February 9, 2024 1 min read

Prompt Caching: Reducing Latency and Cost for Repetitive Contexts

Prompt Caching LLM Optimization Latency Azure OpenAI Performance

When your prompts share common system instructions or context, prompt caching can dramatically reduce latency and costs.

The Problem

Many applications send the same system prompt and context repeatedly:

# Same system prompt sent 10,000 times/day
system_prompt = """You are a customer service agent for ACME Corp.
You help customers with:
- Order status inquiries
- Return requests
- Product information
[... 500 more tokens of instructions ...]
"""

# Each call pays for these 500 tokens

Solution: Cached Context

class PromptCache:
    def __init__(self):
        self.context_cache = {}

    def create_cached_context(self, context_id: str, context: str) -> str:
        """Cache a common context for reuse."""
        self.context_cache[context_id] = {
            "content": context,
            "token_count": count_tokens(context),
            "created": datetime.utcnow()
        }
        return context_id

    def build_prompt(self, context_id: str, user_message: str) -> list[dict]:
        """Build prompt using cached context."""
        cached = self.context_cache.get(context_id)
        if not cached:
            raise ValueError(f"Context not found: {context_id}")

        return [
            {"role": "system", "content": cached["content"]},
            {"role": "user", "content": user_message}
        ]

# Create cached context once
cache = PromptCache()
cache.create_cached_context("customer_service", system_prompt)

# Reuse for all requests
messages = cache.build_prompt("customer_service", "Where is my order?")

API-Level Caching (Azure OpenAI)

# Azure OpenAI supports prompt caching at API level
# for prompts with identical prefixes

class AzurePromptOptimizer:
    def __init__(self, client):
        self.client = client
        self.prefix_cache = {}

    def optimize_batch(self, base_context: str, user_messages: list[str]) -> list:
        """Process batch with shared context efficiently."""

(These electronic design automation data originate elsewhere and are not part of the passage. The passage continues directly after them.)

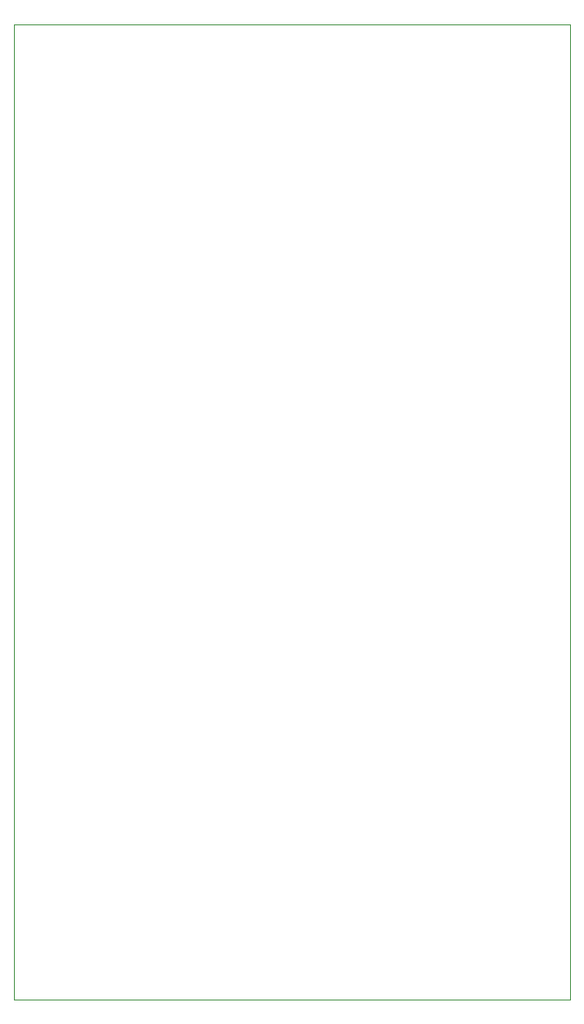
<source format=gbr>
G04 #@! TF.GenerationSoftware,KiCad,Pcbnew,(5.1.0)-1*
G04 #@! TF.CreationDate,2019-11-06T10:51:47-08:00*
G04 #@! TF.ProjectId,SLS_rev1,534c535f-7265-4763-912e-6b696361645f,rev?*
G04 #@! TF.SameCoordinates,Original*
G04 #@! TF.FileFunction,Profile,NP*
%FSLAX46Y46*%
G04 Gerber Fmt 4.6, Leading zero omitted, Abs format (unit mm)*
G04 Created by KiCad (PCBNEW (5.1.0)-1) date 2019-11-06 10:51:47*
%MOMM*%
%LPD*%
G04 APERTURE LIST*
%ADD10C,0.050000*%
G04 APERTURE END LIST*
D10*
X73270000Y-63182000D02*
X73270000Y-157802000D01*
X127270000Y-63182000D02*
X73270000Y-63182000D01*
X127270000Y-157810000D02*
X127270000Y-63182000D01*
X73270000Y-157802000D02*
X127270000Y-157810000D01*
M02*

</source>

        # Sort messages to maximize prefix sharing
        # Azure can cache common prefixes between sequential requests

        results = []
        for msg in user_messages:
            response = self.client.chat.completions.create(
                model="gpt-4-turbo",
                messages=[
                    {"role": "system", "content": base_context},
                    {"role": "user", "content": msg}
                ]
            )
            results.append(response.choices[0].message.content)

        return results

Measuring Impact

def measure_caching_benefit(
    context_tokens: int,
    user_tokens: int,
    requests_per_day: int
) -> dict:
    """Calculate caching benefits."""

    # Without caching: pay for context every time
    without_caching = requests_per_day * (context_tokens + user_tokens)

    # With caching: context charged once (simplified)
    with_caching = context_tokens + (requests_per_day * user_tokens)

    savings = without_caching - with_caching
    savings_percent = (savings / without_caching) * 100

    return {
        "tokens_without_caching": without_caching,
        "tokens_with_caching": with_caching,
        "tokens_saved": savings,
        "savings_percent": savings_percent
    }

# Example: 500 token context, 100 token queries, 10K requests/day
result = measure_caching_benefit(500, 100, 10000)
# savings_percent ≈ 83%

Best Practices

Identify common prefixes - System prompts, few-shot examples
Batch similar requests - Maximize cache efficiency
Version your contexts - Track when cached contexts change
Monitor cache hit rates - Ensure caching is working

Conclusion

Prompt caching is especially valuable for applications with long, consistent system prompts. Structure your prompts to maximize prefix sharing.